Background
Damage dealt to the central nervous system (CNS) caused by trauma or disease can have detrimental effects on human quality of life because the CNS has limited regenerative capabilities. Efforts to replace lost neural cells require improved knowledge and methods for differentiation of neural stem cells (NSCs).

Objective
In this thesis, I aim to chart our current scientific knowledge and progression of neural differentiation and explore practically the feasibility of continuous ultrasound (US) stimulation on neural progenitor cells (NPCs) differentiating into neurons in vitro.

Methods
I performed a literature study examining previous studies that investigated electrical stimulation, nanoparticles, or ultrasound to improve in vitro or in vivo differentiation of neural stem cells. Using finite element method (FEM) frequency analyses with COMSOL Multiphysics, I investigated the use of a 24-wells plate with piezoelectric lead zirconate titanate [Pb(ZrxTi1–x)O3] (PZT) US transducers.
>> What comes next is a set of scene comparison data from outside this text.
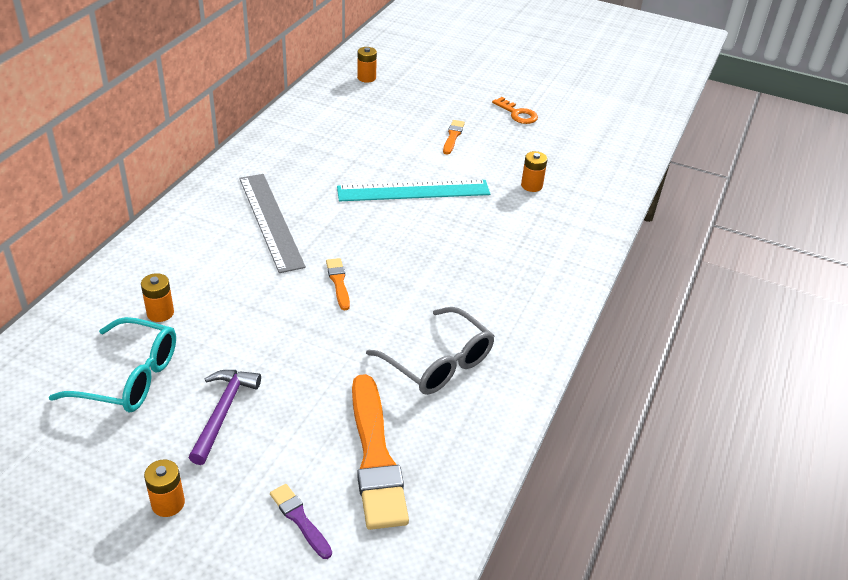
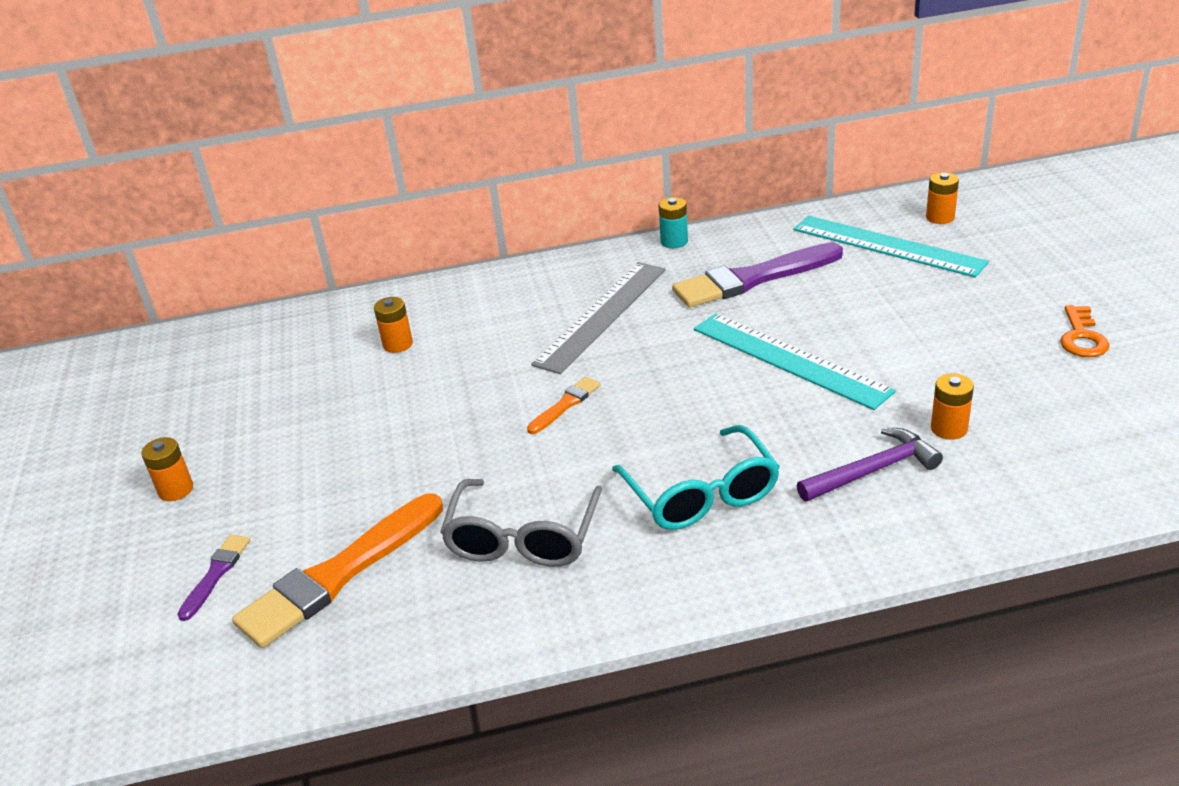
camera: 60 degrees right, 5 degrees down
turquoise glasses [49,317,176,412] -> turquoise glasses moved to [612,425,780,530]
purple hammer [189,370,261,465] -> purple hammer moved to [797,428,943,501]
orange brush [443,120,465,155] -> none
none -> turquoise battery [659,197,688,248]
none -> purple brush [672,242,843,308]
none -> turquoise ruler [793,216,989,278]

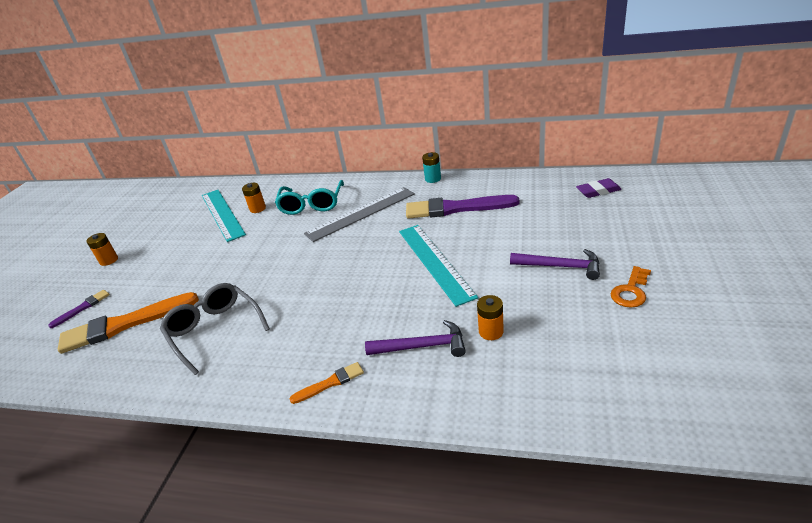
camera: 25 degrees right, 0 degrees up
grey glasses [440,479,602,567] -> grey glasses turned 105 degrees clockwise [160,283,270,375]
orange brush [527,376,600,434] -> orange brush moved to [289,362,364,404]
turquoise glasses [612,425,780,530] -> turquoise glasses moved to [275,180,344,215]
turquoise ruler [793,216,989,278] -> turquoise ruler moved to [202,190,246,242]
orange battery [926,172,959,224] -> purple eraser [576,178,621,198]
none -> purple hammer [510,249,600,280]

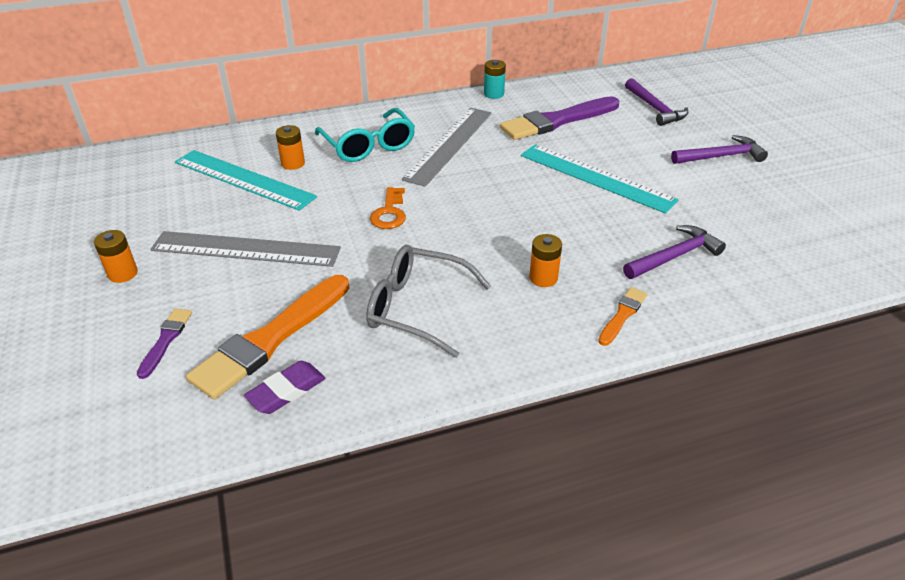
camera: 35 degrees left, 5 degrees up
orange battery [477,295,504,340] -> orange battery moved to [529,234,562,287]
purple eraser [576,178,621,198] -> purple eraser moved to [244,361,326,414]
orange key [610,266,651,308] -> orange key moved to [370,187,406,229]
none -> grey ruler [150,231,341,267]
none -> purple hammer [625,78,688,126]

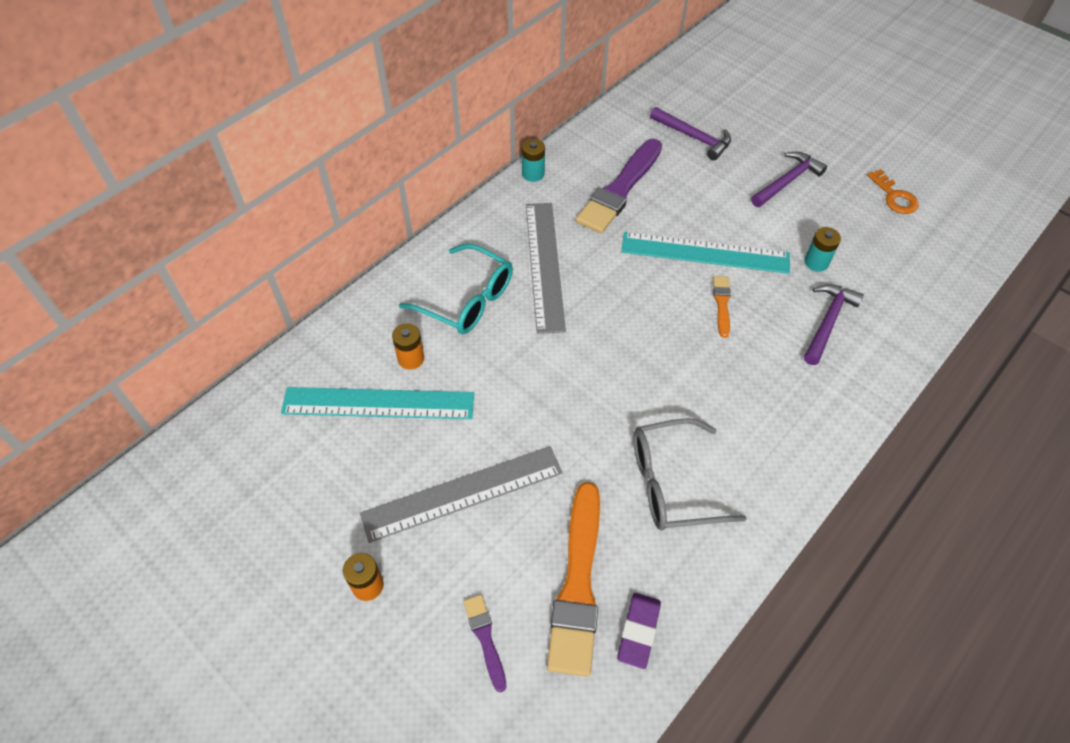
camera: 30 degrees left, 15 degrees up
orange key [370,187,406,229] -> orange key moved to [867,169,919,214]
orange battery [529,234,562,287] -> none
orange brush [598,287,647,346] -> orange brush moved to [713,276,731,338]
none -> turquoise battery [804,227,841,272]

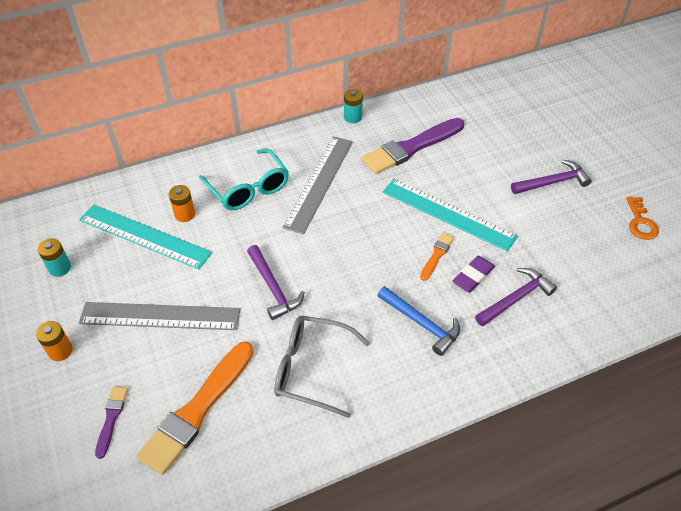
camera: 25 degrees right, 5 degrees down
purple eraser [617,593,661,669] -> purple eraser moved to [452,256,495,293]
purple hammer [650,107,731,160] -> purple hammer moved to [247,245,305,320]
turquoise battery [804,227,841,272] -> turquoise battery moved to [37,238,71,277]
none -> blue hammer [377,286,460,356]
Additionally, I validated in vitro previous findings on the feasibility of differentiation of NSCs to NPCs.

Results
With the knowledge gained from literature and findings from the experiments, I created a mold for the fabrication of a custom variant of a 24-wells plate made with polydimethylsiloxane (PDMS) to which 2.03 mm thick PZT can be mounted.

Conclusion
Future research efforts should focus on further developing this technique, specifically into electrical schemes to optimize US transmission to NPCs.